An exact copy of every entry below is required, and no picture may appear in it.

[Document layout detection data]
____________________

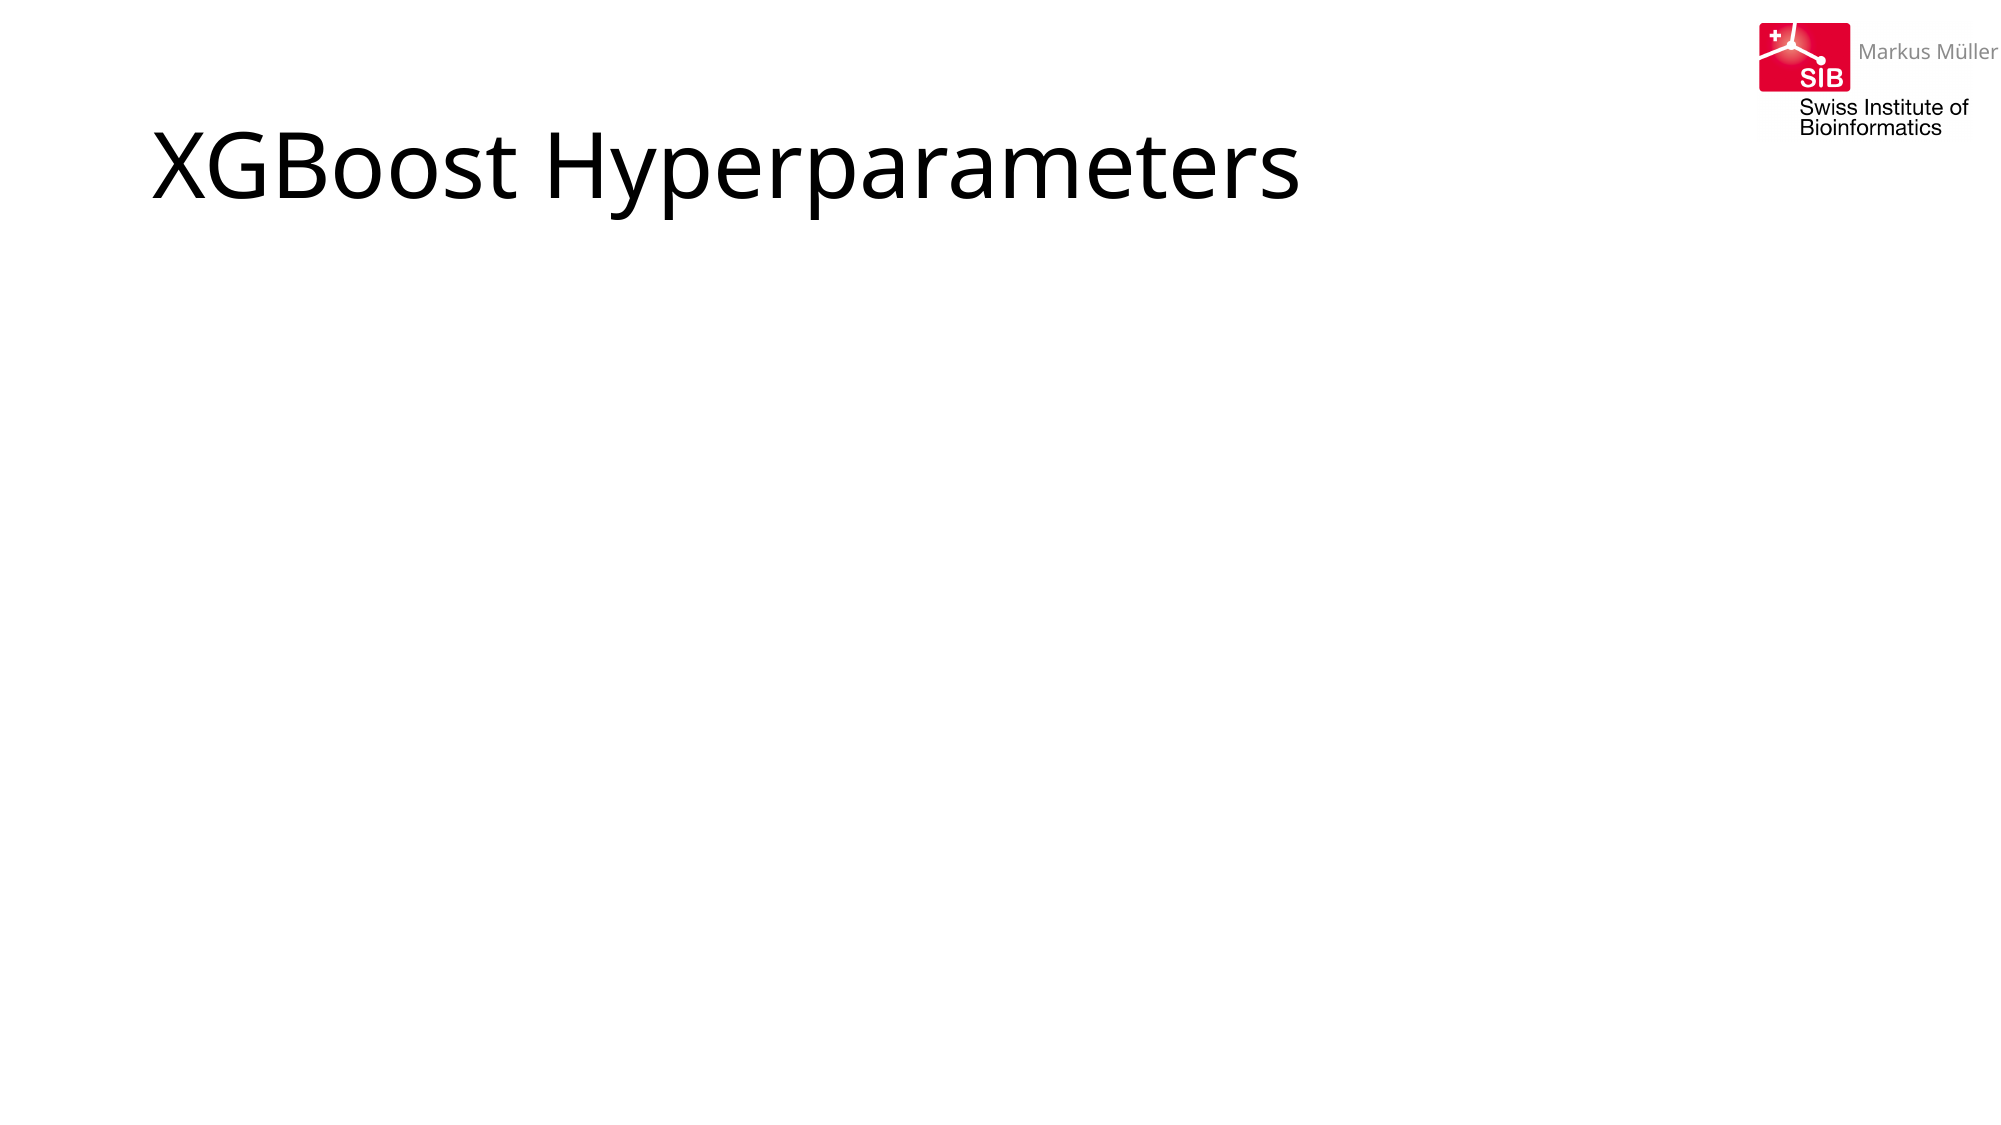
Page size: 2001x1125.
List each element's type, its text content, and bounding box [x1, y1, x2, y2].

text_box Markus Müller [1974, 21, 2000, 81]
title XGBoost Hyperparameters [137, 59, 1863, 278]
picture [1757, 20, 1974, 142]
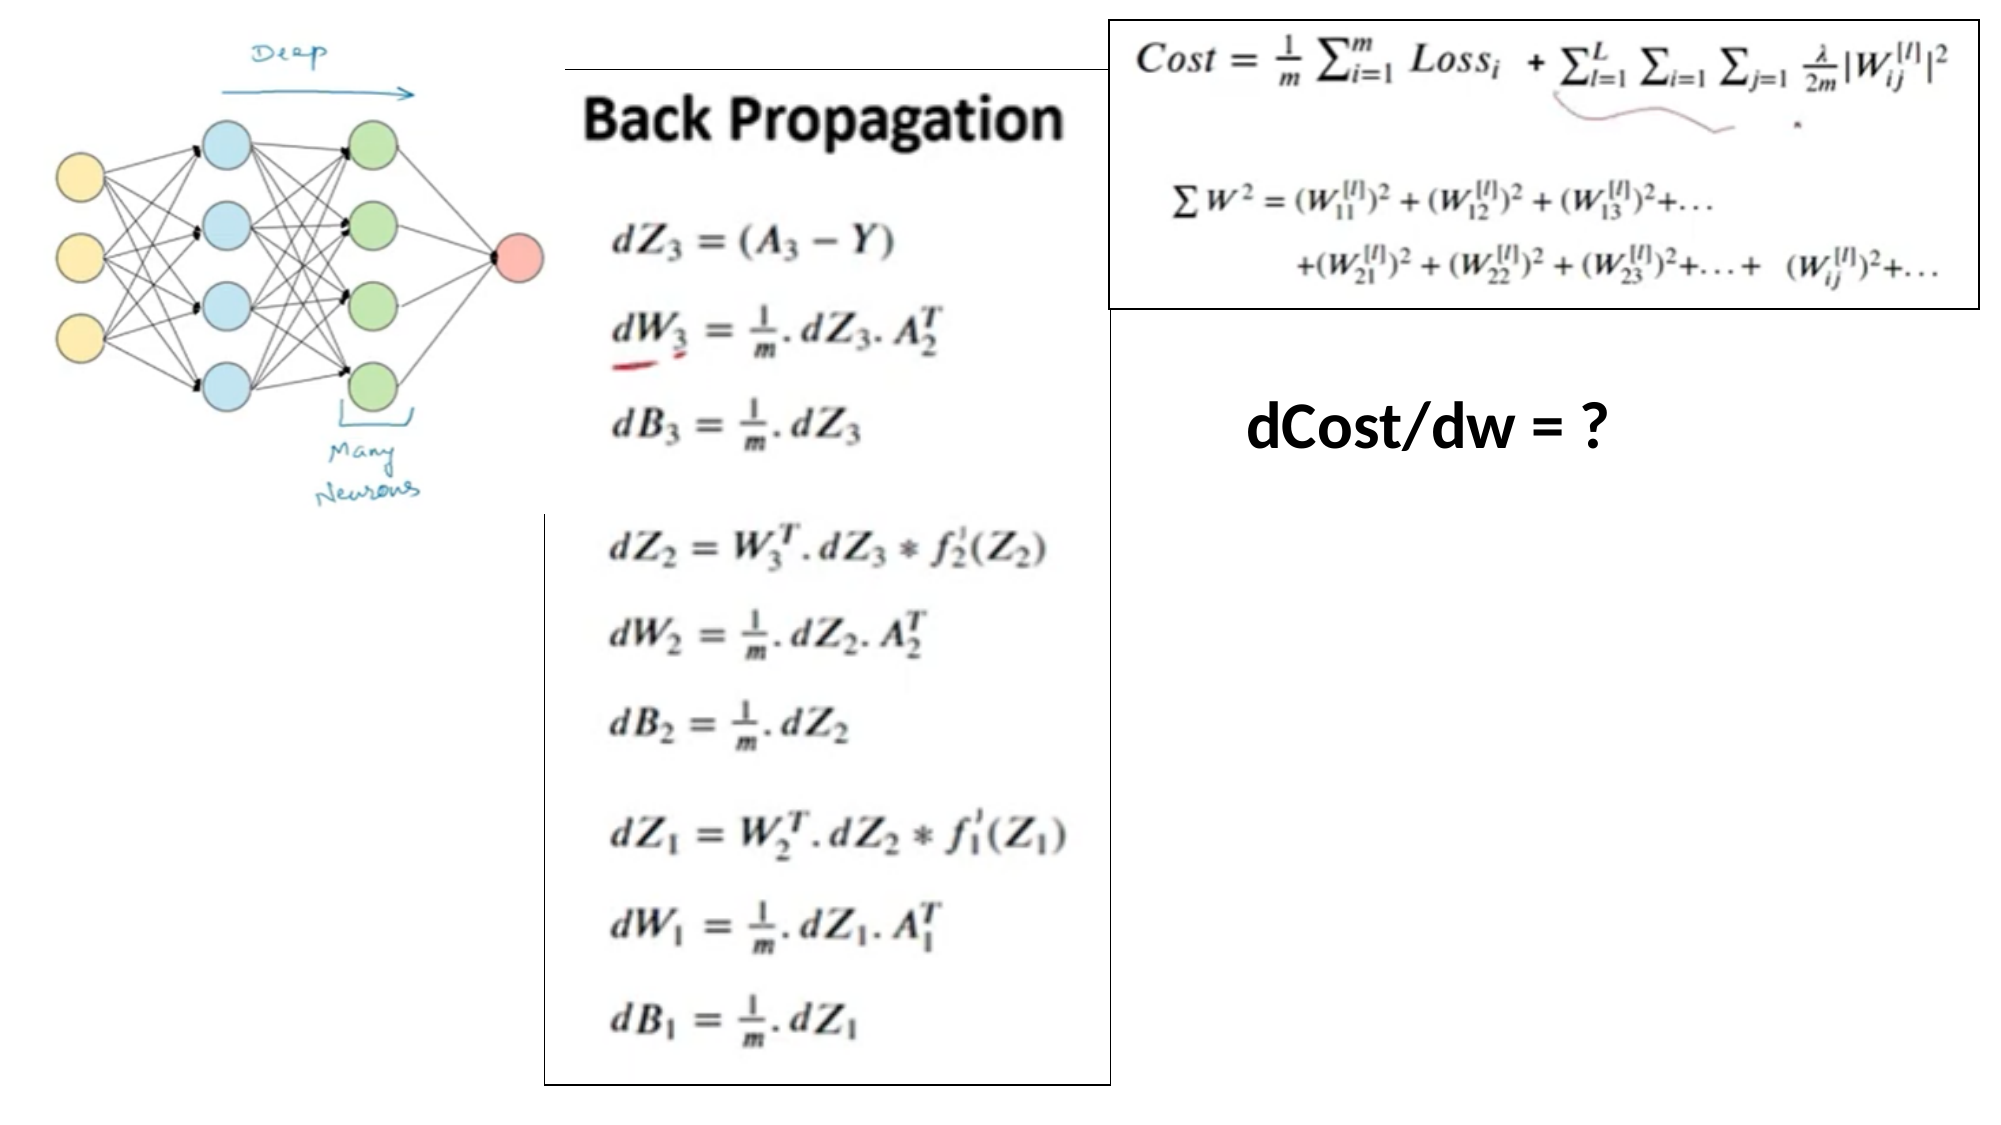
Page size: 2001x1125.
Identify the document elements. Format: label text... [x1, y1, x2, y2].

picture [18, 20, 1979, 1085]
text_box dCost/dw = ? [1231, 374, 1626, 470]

____________________

> Answer space
Page size: 2001x1125.
List each element's type, its text content, and bounding box [x1, y1, x2, y2].

text_box Markus Müller [1974, 21, 2000, 81]
title XGBoost Hyperparameters [137, 59, 1863, 278]
picture [1757, 20, 1974, 142]
Page size: 2001x1125.
Identify the document elements. Format: label text... [x1, y1, x2, y2].

picture [18, 20, 1979, 1085]
text_box dCost/dw = ? [1231, 374, 1626, 470]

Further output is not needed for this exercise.